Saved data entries
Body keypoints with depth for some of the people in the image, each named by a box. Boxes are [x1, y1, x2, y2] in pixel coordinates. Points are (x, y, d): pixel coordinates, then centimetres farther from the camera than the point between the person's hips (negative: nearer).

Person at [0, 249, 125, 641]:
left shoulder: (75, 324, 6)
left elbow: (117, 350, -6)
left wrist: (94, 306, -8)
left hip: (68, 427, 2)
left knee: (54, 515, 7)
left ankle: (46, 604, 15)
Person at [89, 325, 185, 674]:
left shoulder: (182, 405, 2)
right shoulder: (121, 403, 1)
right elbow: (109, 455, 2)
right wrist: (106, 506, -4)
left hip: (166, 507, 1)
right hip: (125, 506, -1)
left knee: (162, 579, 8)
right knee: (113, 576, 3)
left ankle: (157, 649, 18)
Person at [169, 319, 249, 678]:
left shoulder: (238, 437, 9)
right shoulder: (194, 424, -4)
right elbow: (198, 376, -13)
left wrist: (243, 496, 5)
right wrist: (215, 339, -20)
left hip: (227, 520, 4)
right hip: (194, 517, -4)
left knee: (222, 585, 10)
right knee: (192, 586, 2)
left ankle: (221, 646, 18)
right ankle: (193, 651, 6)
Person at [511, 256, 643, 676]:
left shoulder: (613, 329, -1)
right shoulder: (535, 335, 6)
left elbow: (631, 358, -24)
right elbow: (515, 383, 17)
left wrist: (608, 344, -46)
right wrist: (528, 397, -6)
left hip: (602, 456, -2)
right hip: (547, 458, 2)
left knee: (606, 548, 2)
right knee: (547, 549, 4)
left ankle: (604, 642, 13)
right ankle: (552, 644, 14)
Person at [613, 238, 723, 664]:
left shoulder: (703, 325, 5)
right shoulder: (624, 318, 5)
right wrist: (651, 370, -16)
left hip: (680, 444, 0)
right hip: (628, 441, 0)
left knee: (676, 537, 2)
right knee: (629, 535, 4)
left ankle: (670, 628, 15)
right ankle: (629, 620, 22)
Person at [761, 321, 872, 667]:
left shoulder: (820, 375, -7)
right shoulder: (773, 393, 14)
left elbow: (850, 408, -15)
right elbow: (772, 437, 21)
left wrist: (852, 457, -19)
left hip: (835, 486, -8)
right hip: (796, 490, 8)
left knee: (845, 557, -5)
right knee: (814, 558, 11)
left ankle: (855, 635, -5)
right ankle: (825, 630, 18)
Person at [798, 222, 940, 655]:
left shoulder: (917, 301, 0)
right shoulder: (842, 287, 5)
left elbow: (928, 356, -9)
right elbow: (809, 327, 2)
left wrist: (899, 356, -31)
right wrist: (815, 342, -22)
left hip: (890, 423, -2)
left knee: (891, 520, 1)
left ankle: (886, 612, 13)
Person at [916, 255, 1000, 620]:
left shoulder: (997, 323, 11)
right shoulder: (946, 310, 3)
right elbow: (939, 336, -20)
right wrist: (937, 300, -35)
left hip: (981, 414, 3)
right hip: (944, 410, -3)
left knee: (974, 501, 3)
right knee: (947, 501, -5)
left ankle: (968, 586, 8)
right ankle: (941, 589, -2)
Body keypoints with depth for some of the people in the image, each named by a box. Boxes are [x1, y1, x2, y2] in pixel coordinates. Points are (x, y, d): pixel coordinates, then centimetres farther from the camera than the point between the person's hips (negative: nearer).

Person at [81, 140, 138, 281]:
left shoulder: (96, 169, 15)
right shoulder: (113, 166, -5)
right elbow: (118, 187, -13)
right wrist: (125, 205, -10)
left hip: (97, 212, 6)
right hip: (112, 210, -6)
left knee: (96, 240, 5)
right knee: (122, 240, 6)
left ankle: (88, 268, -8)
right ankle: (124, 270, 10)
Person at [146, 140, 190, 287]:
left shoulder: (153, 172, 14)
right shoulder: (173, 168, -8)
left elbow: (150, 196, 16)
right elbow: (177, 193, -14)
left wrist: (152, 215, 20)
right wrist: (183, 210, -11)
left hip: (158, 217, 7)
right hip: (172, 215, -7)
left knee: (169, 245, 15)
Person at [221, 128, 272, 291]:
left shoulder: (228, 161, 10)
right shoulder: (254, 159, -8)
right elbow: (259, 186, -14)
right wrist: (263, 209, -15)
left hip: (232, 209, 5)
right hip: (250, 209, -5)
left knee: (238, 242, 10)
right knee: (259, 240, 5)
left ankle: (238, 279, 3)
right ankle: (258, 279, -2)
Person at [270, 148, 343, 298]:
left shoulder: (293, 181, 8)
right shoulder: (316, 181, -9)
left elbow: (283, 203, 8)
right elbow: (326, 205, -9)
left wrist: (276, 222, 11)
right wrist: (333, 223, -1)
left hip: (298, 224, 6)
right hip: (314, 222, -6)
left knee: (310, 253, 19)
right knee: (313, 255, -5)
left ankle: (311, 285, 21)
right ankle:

▸ AIM OF THE EXERCISE:
Copy out everything in the items above, from the line containing "left ankle: (855, 635, -5)" down to the line containing "right wrist: (263, 209, -15)", and shift every number in the keypoint triples up by 115. Leave all other lines unchanged.

▸ RESPONSE BOX:
left ankle: (970, 750, 110)
right ankle: (940, 745, 133)
Person at [798, 222, 940, 655]:
left shoulder: (1032, 416, 115)
right shoulder: (957, 402, 120)
left elbow: (1043, 471, 106)
right elbow: (924, 442, 117)
left wrist: (1014, 471, 84)
right wrist: (930, 457, 93)
left hip: (1005, 538, 113)
left knee: (1006, 635, 116)
left ankle: (1001, 727, 128)
Person at [916, 255, 1000, 620]:
left shoulder: (1112, 438, 126)
right shoulder: (1061, 425, 118)
right elbow: (1054, 451, 95)
right wrist: (1052, 415, 80)
left hip: (1096, 529, 118)
right hip: (1059, 525, 112)
left knee: (1089, 616, 118)
right knee: (1062, 616, 110)
left ankle: (1083, 701, 123)
right ankle: (1056, 704, 113)
Body keypoints with depth for some of the people in the image, each named by a box. Boxes are [x1, y1, x2, y2] in pixel coordinates. Points are (x, y, d): pixel coordinates, then centimetres farther from the camera than the point between the person's hips (negative: nearer).

Person at [81, 140, 138, 281]:
left shoulder: (211, 284, 130)
right shoulder: (228, 281, 110)
right elbow: (233, 302, 102)
right wrist: (240, 320, 105)
left hip: (212, 327, 121)
right hip: (227, 325, 109)
left knee: (211, 355, 120)
right knee: (237, 355, 121)
left ankle: (203, 383, 107)
right ankle: (239, 385, 125)
Person at [146, 140, 190, 287]:
left shoulder: (268, 287, 129)
right shoulder: (288, 283, 107)
left elbow: (265, 311, 131)
right elbow: (292, 308, 101)
left wrist: (267, 330, 135)
right wrist: (298, 325, 104)
left hip: (273, 332, 122)
right hip: (287, 330, 108)
left knee: (284, 360, 130)
Person at [221, 128, 272, 291]:
left shoulder: (343, 276, 125)
right shoulder: (369, 274, 107)
right elbow: (374, 301, 101)
right wrist: (378, 324, 100)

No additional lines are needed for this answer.